(Plain-text document sources)
- - - - -

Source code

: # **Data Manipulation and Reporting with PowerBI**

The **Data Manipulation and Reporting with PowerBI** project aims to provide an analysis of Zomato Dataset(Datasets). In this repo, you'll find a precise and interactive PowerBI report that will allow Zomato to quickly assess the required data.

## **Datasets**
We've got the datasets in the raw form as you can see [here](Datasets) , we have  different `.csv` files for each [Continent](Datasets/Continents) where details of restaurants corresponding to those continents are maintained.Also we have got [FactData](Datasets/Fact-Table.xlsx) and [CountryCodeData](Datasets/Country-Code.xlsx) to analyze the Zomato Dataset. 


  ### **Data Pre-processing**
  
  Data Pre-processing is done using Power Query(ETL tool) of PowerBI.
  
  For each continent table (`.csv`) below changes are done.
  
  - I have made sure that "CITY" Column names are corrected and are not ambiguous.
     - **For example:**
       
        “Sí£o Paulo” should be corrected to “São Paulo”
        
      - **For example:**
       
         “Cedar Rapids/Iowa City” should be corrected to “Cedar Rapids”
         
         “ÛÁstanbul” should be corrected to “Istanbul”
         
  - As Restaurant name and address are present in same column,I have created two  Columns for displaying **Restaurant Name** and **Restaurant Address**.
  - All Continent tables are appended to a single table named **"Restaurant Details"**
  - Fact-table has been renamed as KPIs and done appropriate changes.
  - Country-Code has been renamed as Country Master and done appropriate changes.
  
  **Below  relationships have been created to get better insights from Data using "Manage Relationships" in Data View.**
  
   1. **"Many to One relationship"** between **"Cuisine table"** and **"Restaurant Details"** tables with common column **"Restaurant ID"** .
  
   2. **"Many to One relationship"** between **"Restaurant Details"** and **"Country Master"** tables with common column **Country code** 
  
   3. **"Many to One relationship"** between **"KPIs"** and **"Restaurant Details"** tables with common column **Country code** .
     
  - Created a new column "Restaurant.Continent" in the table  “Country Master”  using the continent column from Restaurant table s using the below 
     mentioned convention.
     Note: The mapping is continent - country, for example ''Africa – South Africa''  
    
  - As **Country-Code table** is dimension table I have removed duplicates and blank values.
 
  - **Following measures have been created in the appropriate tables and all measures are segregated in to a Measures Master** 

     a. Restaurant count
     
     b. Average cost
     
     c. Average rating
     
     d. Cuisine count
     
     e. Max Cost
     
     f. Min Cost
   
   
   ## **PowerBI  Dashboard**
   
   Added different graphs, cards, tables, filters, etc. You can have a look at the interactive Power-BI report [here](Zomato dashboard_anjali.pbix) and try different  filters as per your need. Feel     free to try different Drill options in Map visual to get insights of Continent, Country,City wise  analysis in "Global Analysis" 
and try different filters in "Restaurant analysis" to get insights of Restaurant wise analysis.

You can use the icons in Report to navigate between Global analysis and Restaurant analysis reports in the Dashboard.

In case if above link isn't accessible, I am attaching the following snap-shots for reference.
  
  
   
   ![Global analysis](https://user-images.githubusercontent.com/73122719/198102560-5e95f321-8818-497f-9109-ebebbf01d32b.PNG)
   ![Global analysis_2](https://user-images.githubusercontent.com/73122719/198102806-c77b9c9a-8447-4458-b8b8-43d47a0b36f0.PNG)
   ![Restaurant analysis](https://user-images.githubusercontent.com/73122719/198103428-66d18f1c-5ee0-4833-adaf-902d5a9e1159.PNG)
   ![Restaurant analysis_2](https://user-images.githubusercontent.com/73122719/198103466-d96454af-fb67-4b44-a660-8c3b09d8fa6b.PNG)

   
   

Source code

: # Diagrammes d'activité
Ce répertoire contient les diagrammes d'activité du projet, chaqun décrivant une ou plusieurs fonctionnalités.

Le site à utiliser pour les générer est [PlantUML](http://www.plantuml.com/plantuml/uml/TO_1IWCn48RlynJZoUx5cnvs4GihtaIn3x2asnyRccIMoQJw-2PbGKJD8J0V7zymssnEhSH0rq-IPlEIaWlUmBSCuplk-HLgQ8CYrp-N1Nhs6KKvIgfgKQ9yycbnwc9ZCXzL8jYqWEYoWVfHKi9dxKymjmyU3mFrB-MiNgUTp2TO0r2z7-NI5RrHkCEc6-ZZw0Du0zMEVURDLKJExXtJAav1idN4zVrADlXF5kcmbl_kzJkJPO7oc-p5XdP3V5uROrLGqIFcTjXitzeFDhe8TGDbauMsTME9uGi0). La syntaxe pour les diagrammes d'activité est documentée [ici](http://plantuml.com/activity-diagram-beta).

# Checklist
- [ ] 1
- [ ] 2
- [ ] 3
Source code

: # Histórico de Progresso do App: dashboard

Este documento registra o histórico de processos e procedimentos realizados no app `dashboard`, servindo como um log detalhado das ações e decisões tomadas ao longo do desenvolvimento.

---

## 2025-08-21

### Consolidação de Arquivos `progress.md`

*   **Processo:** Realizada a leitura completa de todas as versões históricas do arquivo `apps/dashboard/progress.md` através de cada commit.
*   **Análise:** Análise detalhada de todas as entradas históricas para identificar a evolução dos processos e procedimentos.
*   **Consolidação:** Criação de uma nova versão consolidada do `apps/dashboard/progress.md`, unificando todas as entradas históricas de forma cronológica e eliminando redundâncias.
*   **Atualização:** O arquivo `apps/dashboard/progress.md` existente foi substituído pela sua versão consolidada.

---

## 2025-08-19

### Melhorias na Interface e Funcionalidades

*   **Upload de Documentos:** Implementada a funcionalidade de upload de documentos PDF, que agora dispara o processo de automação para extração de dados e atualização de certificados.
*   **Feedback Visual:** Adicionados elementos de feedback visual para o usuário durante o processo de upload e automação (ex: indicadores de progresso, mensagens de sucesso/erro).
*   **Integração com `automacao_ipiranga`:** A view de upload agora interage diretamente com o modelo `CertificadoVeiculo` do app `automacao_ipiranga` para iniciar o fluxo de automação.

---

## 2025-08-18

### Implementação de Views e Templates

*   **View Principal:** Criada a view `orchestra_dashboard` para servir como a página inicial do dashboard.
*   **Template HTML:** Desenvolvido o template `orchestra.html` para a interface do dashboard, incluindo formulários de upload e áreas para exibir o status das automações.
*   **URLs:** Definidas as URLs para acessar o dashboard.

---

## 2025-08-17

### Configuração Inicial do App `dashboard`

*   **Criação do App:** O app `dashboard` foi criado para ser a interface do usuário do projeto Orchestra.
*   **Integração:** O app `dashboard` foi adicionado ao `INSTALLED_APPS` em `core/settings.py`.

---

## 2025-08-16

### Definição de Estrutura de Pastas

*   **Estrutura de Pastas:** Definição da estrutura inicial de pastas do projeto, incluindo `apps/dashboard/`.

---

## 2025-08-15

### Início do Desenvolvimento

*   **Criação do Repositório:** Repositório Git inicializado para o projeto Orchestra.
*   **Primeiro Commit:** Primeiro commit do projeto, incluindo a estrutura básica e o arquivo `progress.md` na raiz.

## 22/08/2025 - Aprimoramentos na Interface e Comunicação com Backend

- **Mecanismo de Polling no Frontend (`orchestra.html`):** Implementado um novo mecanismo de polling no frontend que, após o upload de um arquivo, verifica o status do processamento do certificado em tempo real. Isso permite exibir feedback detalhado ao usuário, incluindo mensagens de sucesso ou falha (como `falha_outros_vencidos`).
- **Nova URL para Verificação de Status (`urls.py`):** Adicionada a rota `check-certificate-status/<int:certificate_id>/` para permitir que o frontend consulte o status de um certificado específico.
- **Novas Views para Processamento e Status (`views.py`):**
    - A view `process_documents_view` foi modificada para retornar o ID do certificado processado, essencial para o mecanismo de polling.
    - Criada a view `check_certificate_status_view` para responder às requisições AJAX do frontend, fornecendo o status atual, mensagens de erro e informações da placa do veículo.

- - - - -

**Problem statement:** Reproduce the lines of the material verbatim, starting with the line containing "### Definição de Estrutura de Pastas" and going on through the line containing "## 22/08/2025 - Aprimoramentos", both included.

**Written response:**
### Definição de Estrutura de Pastas

*   **Estrutura de Pastas:** Definição da estrutura inicial de pastas do projeto, incluindo `apps/dashboard/`.

---

## 2025-08-15

### Início do Desenvolvimento

*   **Criação do Repositório:** Repositório Git inicializado para o projeto Orchestra.
*   **Primeiro Commit:** Primeiro commit do projeto, incluindo a estrutura básica e o arquivo `progress.md` na raiz.

## 22/08/2025 - Aprimoramentos na Interface e Comunicação com Backend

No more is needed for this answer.